Democracy on test in Bihar
Updated On: 26 October, 2020 06:15 AM IST | Mumbai | Ajaz Ashraf
American scholar Professor Shawn Rosenberg in a 2019 paper theorised that well-established democracies will decline owing to an inept citizenry and the marginalisation of public institutions.

Bihar CM Nitish Kumar addresses a rally ahead of assembly polls in Khagaria. Pic/PTI
A frisson of excitement swept through the annual meeting of the International Society of Political Psychologists in Lisbon, in the summer of 2019, as American scholar Professor Shawn Rosenberg began reading his paper, Democracy Devouring itself: The Rise of the Incompetent Citizen and the Appeal of Right Wing Populism. The excitement soon segued into murmurs of protest as Rosenberg claimed that democracy was devouring itself, and then went on to predict, according to Politico Magazine: "In well-established democracies like the United States, democratic governance will continue its inexorable decline and will eventually fail."

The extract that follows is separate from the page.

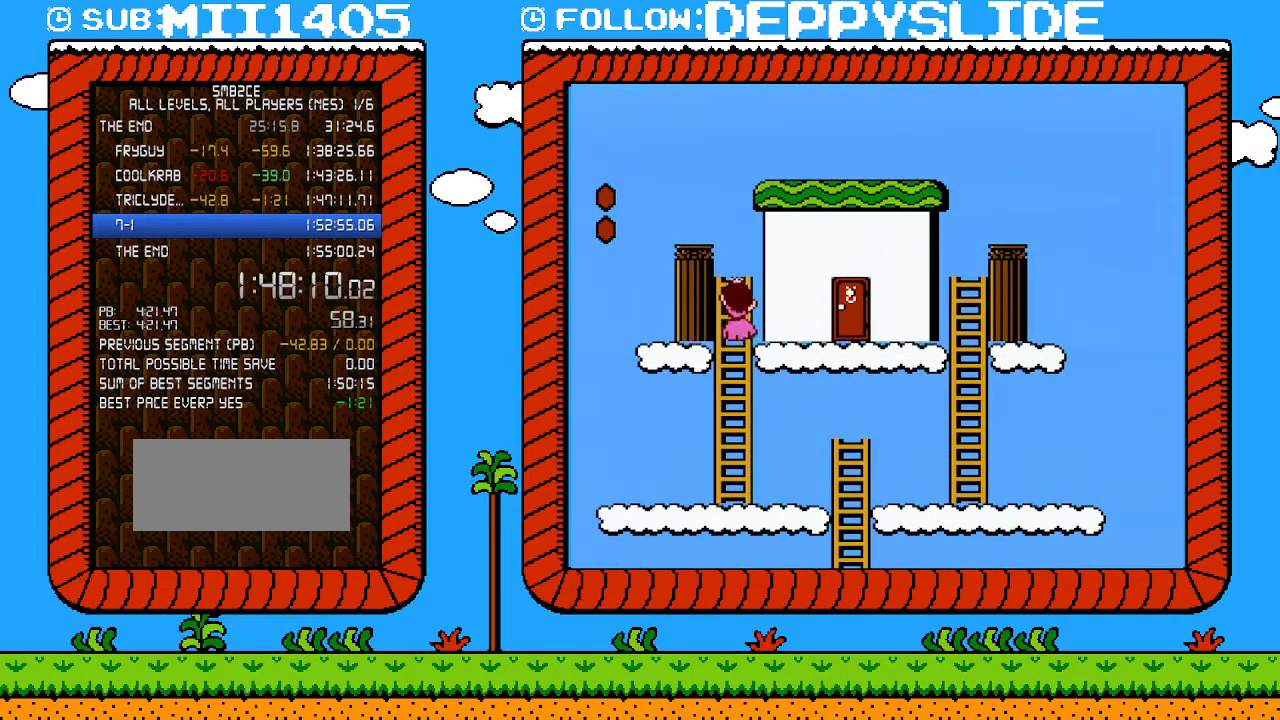
{"buttons": ["B"], "events": [[117, "DPAD_RIGHT", "down"], [433, "DPAD_RIGHT", "up"], [433, "DPAD_UP", "up"]]}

Rosenberg's thesis is that democracy requires its citizens to do hard work, sift from an avalanche of information the true from the false, the good from the bad; they must respect diversity and judge the impossibility of securing a promised political outcome. Until recently, he said, the democratic culture was nurtured by those who manned public institutions such as legislators, judges, journalists, intellectuals, and experts in myriad fields. Their marginalisation has lowered the quality of public discourse and made citizens susceptible to conspiracy theories and fake news.